Strong opinions, weakly held

Tag: DNS

Cleaning up after DNS Changer malware

Paul Vixie (the guy who wrote the BIND DNS server) talks about his efforts to clean up the effects of the DNS Changer malware, which changes the DNS settings on the host computer (and sometimes the routers they use). DNS Changer was, in essence, a black hat advertising network. If you paid them, they would alter the malware victims’ DNS searches to redirect them to sites that promoted your products.

After the DNS Changer network was taken down, Vixie’s job was to come in and stand up replacement DNS servers to take the place of the bogus ones, so that victims of the malware didn’t suddenly lose the ability to perform DNS lookups. In the meantime, the working group is trying to remove the malware from hundreds of thousands of devices before the new DNS servers are taken down by court order on June 9.

Interesting look at a tough problem.

Any Web site with a US TLD is now in US jurisdiction

EasyDNS has a chilling post on VeriSign taking down a Canadian Web site in order to service a warrant from the state of Maryland:

We all know that with some US-based Registrars (cough Godaddy cough), all it takes is a badge out of a box of crackerjacks and you have the authority to fax in a takedown request which has a good shot at being honoured. We also know that some non-US registrars, it takes a lot more “due process-iness” to get a domain taken down.

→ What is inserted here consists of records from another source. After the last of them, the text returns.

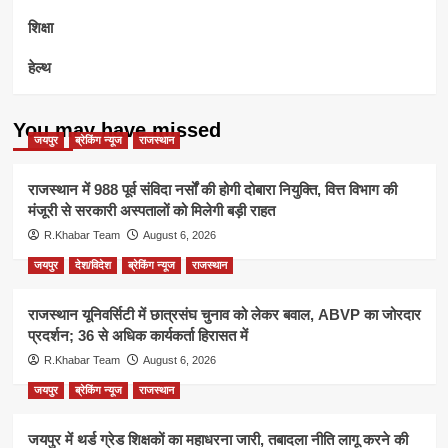
शिक्षा
हेल्थ
You may have missed
जयपुर
ब्रेकिंग न्यूज
राजस्थान
राजस्थान में 988 पूर्व संविदा नर्सों की होगी दोबारा नियुक्ति, वित्त विभाग की
मंजूरी से सरकारी अस्पतालों को मिलेगी बड़ी राहत
R.Khabar Team
August 6, 2026
जयपुर
देश/विदेश
ब्रेकिंग न्यूज
राजस्थान
राजस्थान यूनिवर्सिटी में छात्रसंघ चुनाव को लेकर बवाल, ABVP का जोरदार
प्रदर्शन; 36 से अधिक कार्यकर्ता हिरासत में
R.Khabar Team
August 6, 2026
जयपुर
ब्रेकिंग न्यूज
राजस्थान
जयपुर में थर्ड ग्रेड शिक्षकों का महाधरना जारी, तबादला नीति लागू करने की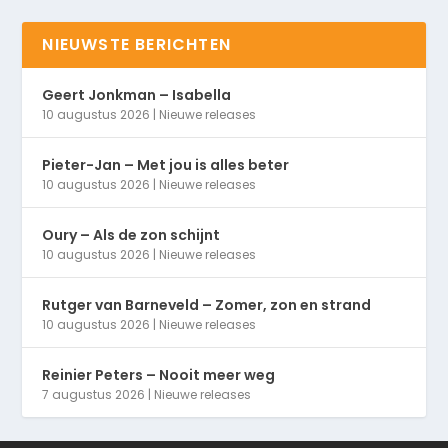
NIEUWSTE BERICHTEN
Geert Jonkman – Isabella
10 augustus 2026
|
Nieuwe releases
Pieter-Jan – Met jou is alles beter
10 augustus 2026
|
Nieuwe releases
Oury – Als de zon schijnt
10 augustus 2026
|
Nieuwe releases
Rutger van Barneveld – Zomer, zon en strand
10 augustus 2026
|
Nieuwe releases
Reinier Peters – Nooit meer weg
7 augustus 2026
|
Nieuwe releases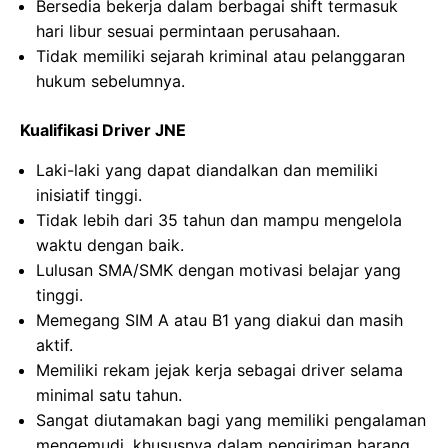
Bersedia bekerja dalam berbagai shift termasuk
hari libur sesuai permintaan perusahaan.
Tidak memiliki sejarah kriminal atau pelanggaran
hukum sebelumnya.
Kualifikasi Driver JNE
Laki-laki yang dapat diandalkan dan memiliki
inisiatif tinggi.
Tidak lebih dari 35 tahun dan mampu mengelola
waktu dengan baik.
Lulusan SMA/SMK dengan motivasi belajar yang
tinggi.
Memegang SIM A atau B1 yang diakui dan masih
aktif.
Memiliki rekam jejak kerja sebagai driver selama
minimal satu tahun.
Sangat diutamakan bagi yang memiliki pengalaman
mengemudi, khususnya dalam pengiriman barang.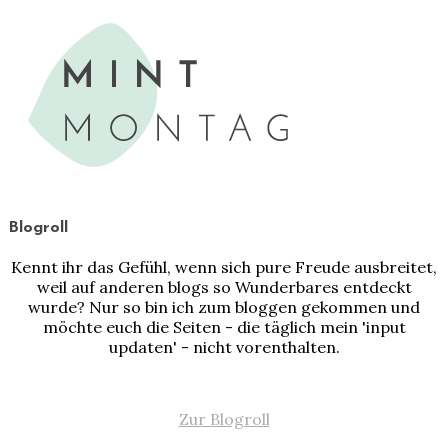
Blogroll
Kennt ihr das Gefühl, wenn sich pure Freude ausbreitet,
weil auf anderen blogs so Wunderbares entdeckt
wurde? Nur so bin ich zum bloggen gekommen und
möchte euch die Seiten - die täglich mein 'input
updaten' - nicht vorenthalten.
Zur Blogroll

But now, none of that matters, because in this case the State of Maryland simply issued a warrant to .com operator Verisign, (who is headquartered in California) who then duly updated the rootzone for .com with two new NS records for bodog.com which now redirect the domain to the takedown page.

The implications are chilling. So now if you use a TLD that is under the control of a US company, your Web site is in US jurisdiction.